Alliteration is used throughout “Living Space.” As with assonance and consonance, its main purpose here is to suggest a haphazard kind of design and construction that is nonetheless effective. Using sonic devices like alliteration is the poem’s way of mirroring both the improvised nature of the “living space” in question and its precariousness—the way it seems to be at risk of collapse, yet somehow stays standing. So alliteration is achieving two seemingly contradictory aims, suggesting both strength and weakness in terms of the poem’s—and the living space’s—construction.
An early significant example of alliteration occurs across the enjambment between lines 5 and 6:
or parallel. Beams
balance crookedly on supports
The sound of this alliteration is strong, but it’s isolated, suggesting its own strange mix of strength and precariousness. Broken across two lines, it also mirrors the “crooked[ness]” with which the ceiling beams are balanced in the living space. That is, the beams should be at the same height, but they’re not. Likewise, the two /b/s, which belong together, are placed on two different levels, with the second lower on the page. “Crookedly” and “clutch” also alliterate, but are further apart—the sounds ring out together, but they are placed differently from the two /b/s. This suggests inconsistency: the dwelling’s lack of “straight lines” or “parallel” angles.
Lines 12 and 13 use alliteration a little differently:
someone has squeezed
a living space
Here, /s/ consonants begin three out of the lines’ six words. This literally squeezes a single sound repeatedly into a small space, neatly portraying the way that “someone” lives in this tiny, improvised structure.

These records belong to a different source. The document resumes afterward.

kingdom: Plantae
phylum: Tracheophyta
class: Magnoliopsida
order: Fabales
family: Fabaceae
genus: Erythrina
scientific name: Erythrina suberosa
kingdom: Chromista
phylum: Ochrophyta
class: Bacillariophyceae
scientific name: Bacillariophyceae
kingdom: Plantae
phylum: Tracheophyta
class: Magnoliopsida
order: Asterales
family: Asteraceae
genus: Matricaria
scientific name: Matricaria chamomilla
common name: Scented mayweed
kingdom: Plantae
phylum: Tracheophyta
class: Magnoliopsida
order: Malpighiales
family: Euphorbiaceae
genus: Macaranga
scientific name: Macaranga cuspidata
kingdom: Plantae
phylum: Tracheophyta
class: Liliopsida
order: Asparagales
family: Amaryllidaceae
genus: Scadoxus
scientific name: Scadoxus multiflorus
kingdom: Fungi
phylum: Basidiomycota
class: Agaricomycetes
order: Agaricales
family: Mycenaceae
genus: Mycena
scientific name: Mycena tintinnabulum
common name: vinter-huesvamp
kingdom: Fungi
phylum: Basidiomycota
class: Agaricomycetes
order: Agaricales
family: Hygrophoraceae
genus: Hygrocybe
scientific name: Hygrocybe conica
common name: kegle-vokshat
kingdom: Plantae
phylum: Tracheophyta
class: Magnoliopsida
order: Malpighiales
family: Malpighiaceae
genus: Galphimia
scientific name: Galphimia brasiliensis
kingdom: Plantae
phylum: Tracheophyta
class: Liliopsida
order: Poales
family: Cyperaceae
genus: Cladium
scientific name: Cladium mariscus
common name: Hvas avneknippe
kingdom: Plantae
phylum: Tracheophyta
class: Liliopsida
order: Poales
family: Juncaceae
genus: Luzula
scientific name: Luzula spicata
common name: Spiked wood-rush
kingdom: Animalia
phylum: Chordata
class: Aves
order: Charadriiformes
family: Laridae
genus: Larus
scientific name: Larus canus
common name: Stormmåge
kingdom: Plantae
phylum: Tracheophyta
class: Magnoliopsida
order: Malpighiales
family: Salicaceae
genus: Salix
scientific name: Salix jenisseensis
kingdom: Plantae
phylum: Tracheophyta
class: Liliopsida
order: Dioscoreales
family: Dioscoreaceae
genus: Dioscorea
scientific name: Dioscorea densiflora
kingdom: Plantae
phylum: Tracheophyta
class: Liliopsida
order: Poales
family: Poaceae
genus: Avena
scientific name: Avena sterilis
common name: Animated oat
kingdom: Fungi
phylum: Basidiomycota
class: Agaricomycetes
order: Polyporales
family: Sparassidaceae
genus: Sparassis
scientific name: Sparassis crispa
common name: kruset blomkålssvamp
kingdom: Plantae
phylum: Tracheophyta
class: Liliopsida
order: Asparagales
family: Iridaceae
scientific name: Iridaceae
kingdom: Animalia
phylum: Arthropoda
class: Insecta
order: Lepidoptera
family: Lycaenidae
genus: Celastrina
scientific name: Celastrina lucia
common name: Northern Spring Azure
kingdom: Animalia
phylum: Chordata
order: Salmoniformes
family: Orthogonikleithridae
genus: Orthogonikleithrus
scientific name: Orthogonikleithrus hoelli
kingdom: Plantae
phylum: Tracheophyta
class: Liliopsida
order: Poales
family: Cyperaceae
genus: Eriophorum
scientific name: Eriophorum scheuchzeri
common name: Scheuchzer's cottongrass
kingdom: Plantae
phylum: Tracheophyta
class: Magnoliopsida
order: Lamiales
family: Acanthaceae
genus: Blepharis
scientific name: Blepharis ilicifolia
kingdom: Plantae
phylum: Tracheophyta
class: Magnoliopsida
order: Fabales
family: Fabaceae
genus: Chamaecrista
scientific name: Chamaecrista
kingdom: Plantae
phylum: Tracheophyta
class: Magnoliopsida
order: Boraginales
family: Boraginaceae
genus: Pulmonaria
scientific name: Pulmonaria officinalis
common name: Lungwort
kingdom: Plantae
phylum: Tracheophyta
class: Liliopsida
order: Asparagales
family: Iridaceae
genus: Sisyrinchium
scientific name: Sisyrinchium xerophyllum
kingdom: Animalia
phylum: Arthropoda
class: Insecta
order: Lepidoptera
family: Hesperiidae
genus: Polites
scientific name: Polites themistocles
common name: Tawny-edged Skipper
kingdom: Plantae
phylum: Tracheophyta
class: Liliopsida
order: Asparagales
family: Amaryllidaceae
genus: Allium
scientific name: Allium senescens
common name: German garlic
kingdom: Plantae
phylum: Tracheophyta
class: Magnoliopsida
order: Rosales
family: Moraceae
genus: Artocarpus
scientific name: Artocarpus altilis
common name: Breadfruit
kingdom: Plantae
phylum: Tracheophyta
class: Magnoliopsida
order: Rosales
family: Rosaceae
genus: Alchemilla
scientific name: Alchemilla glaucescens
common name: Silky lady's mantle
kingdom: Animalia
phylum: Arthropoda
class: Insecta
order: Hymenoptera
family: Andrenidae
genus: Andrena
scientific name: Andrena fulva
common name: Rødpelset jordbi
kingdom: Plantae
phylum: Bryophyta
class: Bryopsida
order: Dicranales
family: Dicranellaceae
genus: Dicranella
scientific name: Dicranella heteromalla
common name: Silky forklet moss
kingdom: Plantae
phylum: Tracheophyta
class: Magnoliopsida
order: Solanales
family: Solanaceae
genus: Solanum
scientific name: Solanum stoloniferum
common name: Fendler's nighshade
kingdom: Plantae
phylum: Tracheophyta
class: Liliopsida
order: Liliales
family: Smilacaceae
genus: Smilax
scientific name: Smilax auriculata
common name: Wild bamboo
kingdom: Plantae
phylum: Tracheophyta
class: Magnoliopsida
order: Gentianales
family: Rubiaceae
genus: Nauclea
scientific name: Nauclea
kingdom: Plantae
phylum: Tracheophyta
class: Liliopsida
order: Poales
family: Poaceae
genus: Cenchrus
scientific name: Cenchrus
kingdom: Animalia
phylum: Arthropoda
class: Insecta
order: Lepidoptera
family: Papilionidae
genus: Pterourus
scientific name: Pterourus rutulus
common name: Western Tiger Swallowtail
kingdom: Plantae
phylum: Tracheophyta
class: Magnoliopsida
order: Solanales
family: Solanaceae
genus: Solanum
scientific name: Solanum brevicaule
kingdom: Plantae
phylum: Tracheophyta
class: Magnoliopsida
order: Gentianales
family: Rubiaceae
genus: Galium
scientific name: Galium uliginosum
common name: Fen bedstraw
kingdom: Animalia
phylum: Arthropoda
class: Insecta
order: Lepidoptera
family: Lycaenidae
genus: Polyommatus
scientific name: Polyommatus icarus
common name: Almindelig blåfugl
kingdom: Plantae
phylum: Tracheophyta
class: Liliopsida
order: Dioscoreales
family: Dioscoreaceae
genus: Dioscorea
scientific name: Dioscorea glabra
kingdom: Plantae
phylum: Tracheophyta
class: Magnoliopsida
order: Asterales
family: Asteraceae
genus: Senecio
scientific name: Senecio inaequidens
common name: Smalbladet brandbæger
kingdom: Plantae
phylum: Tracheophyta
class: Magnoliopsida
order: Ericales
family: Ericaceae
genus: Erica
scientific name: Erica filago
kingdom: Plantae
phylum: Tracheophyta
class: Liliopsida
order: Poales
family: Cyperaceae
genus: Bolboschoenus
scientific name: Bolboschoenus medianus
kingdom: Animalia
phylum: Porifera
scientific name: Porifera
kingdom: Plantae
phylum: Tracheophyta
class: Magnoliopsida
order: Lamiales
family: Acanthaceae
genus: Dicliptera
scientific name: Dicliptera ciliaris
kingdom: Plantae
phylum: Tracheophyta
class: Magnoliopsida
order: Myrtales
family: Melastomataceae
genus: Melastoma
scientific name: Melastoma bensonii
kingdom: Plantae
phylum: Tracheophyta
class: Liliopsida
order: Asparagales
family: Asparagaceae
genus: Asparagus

The other key example of alliteration occurs throughout the last six lines. Often, sounds distributed among this many lines wouldn’t necessarily ring out together, but these lines are so short that they do. A gentle, wispy /th/ sound features throughout:
hung out over the dark edge
...
gathering the light
into themselves,
as if they were
the bright, thin walls ...
This sound effectively communicates the thinness of the eggs’ shells, the precariousness of the “living space,” and the “miraculous” existence of life itself—in other words, the sound works hard to support the poem’s meaning!